FEAR vs ANXIETY
Fear can be loosely described as the believe that there is something that is out there that is going to get you and there’s nothing you can do to stop it.
Fear can represent itself in different ways such as worry, panic, hopelessness, nervousness, stress, etc.
In most cases fear can spring in your life from variety of sources. Perhaps you are experiencing fear as a result of trying to conceal mistakes / imperfections. Or you perhaps you are ashamed of something you have done in the past and you fear that it will come to light one day.
Or if you are like me, you are experiencing fear because as a result of trying to control too many things in your life.
Fear and anxiety usually go hand in hand.
Fear often serves to prepare people for a perceived future threat and find potential solutions to problems, however worrying itself can become compulsive and people can develop a sense of lack of control or over their worrying, which may constitute a disorder.
Let’s have a look at the difference responses between fear anxiety:
- The intense emotional state which is activated in response to a real, imminent and objective danger, which threatens life and survival.
- The “fight or flight” response is activated, which is a physiological state that functions to aid survival in life threatening situations by increasing physiological arousal to either stay and fight the threat, or quickly flee the situation.
- The person may experience a sense of doom, unease and apprehensiveness in response to the threat in their immediate environment.
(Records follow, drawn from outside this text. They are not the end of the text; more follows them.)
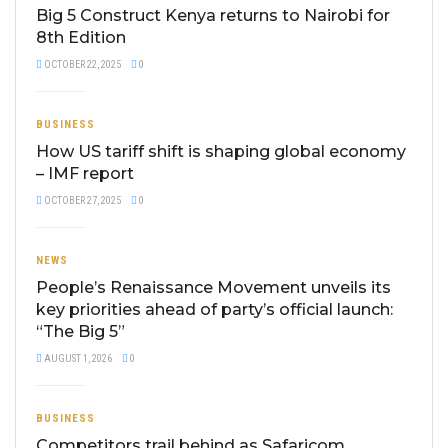
Big 5 Construct Kenya returns to Nairobi for
8th Edition
OCTOBER 22, 2025
0
BUSINESS
How US tariff shift is shaping global economy
– IMF report
OCTOBER 27, 2025
0
NEWS
People’s Renaissance Movement unveils its
key priorities ahead of party’s official launch:
“The Big 5”
AUGUST 1, 2026
0
BUSINESS
Competitors trail behind as Safaricom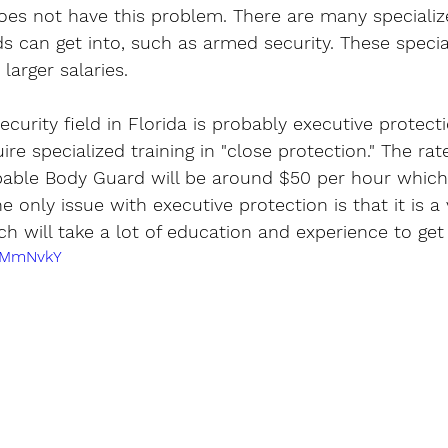
does not have this problem. There are many specializ
ds can get into, such as armed security. These special
larger salaries. 
curity field in Florida is probably executive protecti
quire specialized training in "close protection." The rat
able Body Guard will be around $50 per hour which 
e only issue with executive protection is that it is a 
ch will take a lot of education and experience to get 
LWMmNvkY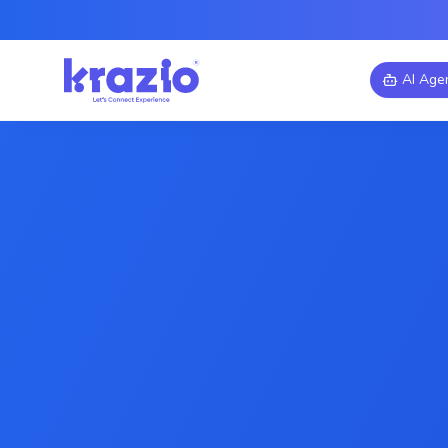
AI Age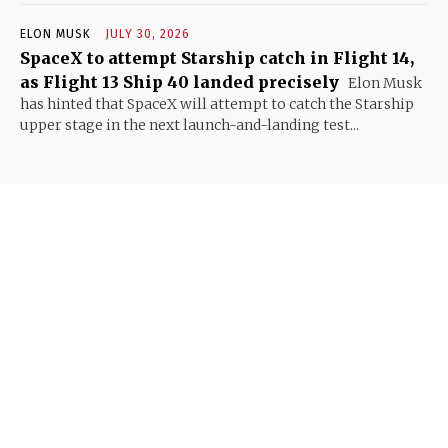
ELON MUSK
JULY 30, 2026
SpaceX to attempt Starship catch in Flight 14,
as Flight 13 Ship 40 landed precisely
Elon Musk
has hinted that SpaceX will attempt to catch the Starship
upper stage in the next launch-and-landing test...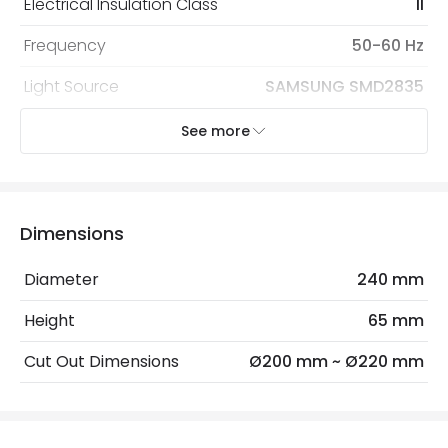
Electrical Insulation Class
II
Frequency
50-60 Hz
Light Source
SAMSUNG SMD2835
Replaceable Light Source
Yes
See more
Voltage Range
220-240V AC
Wattage
50 W
Dimensions
Materials and Finishes
Diameter
240 mm
Colour
White
Height
65 mm
Fitting Material
PC, Aluminium
Cut Out Dimensions
Ø200 mm ~ Ø220 mm
Type Of Lens
Opaal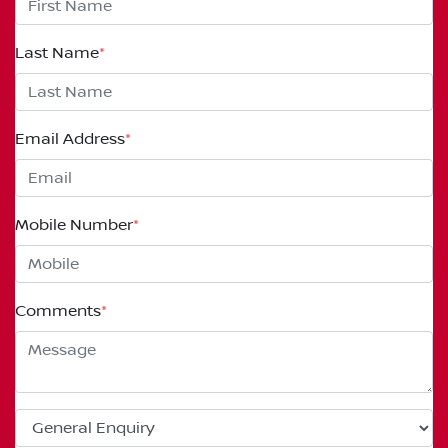
Last Name
*
Email Address
*
Mobile Number
*
Comments
*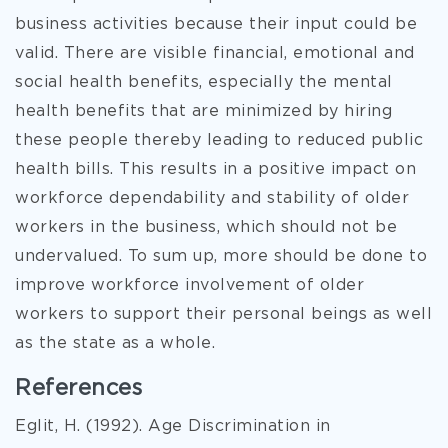
business activities because their input could be
valid. There are visible financial, emotional and
social health benefits, especially the mental
health benefits that are minimized by hiring
these people thereby leading to reduced public
health bills. This results in a positive impact on
workforce dependability and stability of older
workers in the business, which should not be
undervalued. To sum up, more should be done to
improve workforce involvement of older
workers to support their personal beings as well
as the state as a whole.
References
Eglit, H. (1992). Age Discrimination in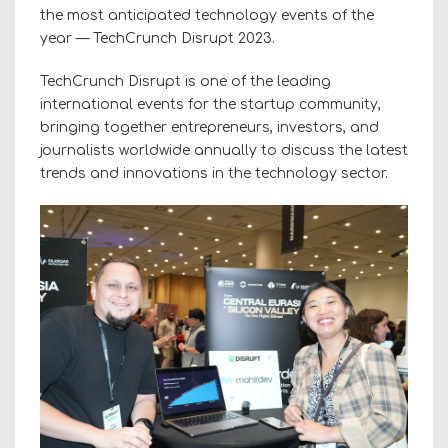
the most anticipated technology events of the
year — TechCrunch Disrupt 2023.
TechCrunch Disrupt is one of the leading
international events for the startup community,
bringing together entrepreneurs, investors, and
journalists worldwide annually to discuss the latest
trends and innovations in the technology sector.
- Examples are being held at gunpoint, being involved in a serious car accident, falling in front of an oncoming vehicle etc
- An emotional state in response to perceived stress in the environment, it is subjective in nature.
- The source of threat may be undefined / unknown.
- Poses no immediate threat to survival.
- Is the anticipation of future potential threat, the “what ifs”, searching for potential danger.
- Experiencing small amounts of anxiety in short amounts of time may serve as a survival advantage in certain situations, as to keep you focused and on track to achieving a desired outcome; however a constant and intense state of anxiety may constitute disorder and dysfunction.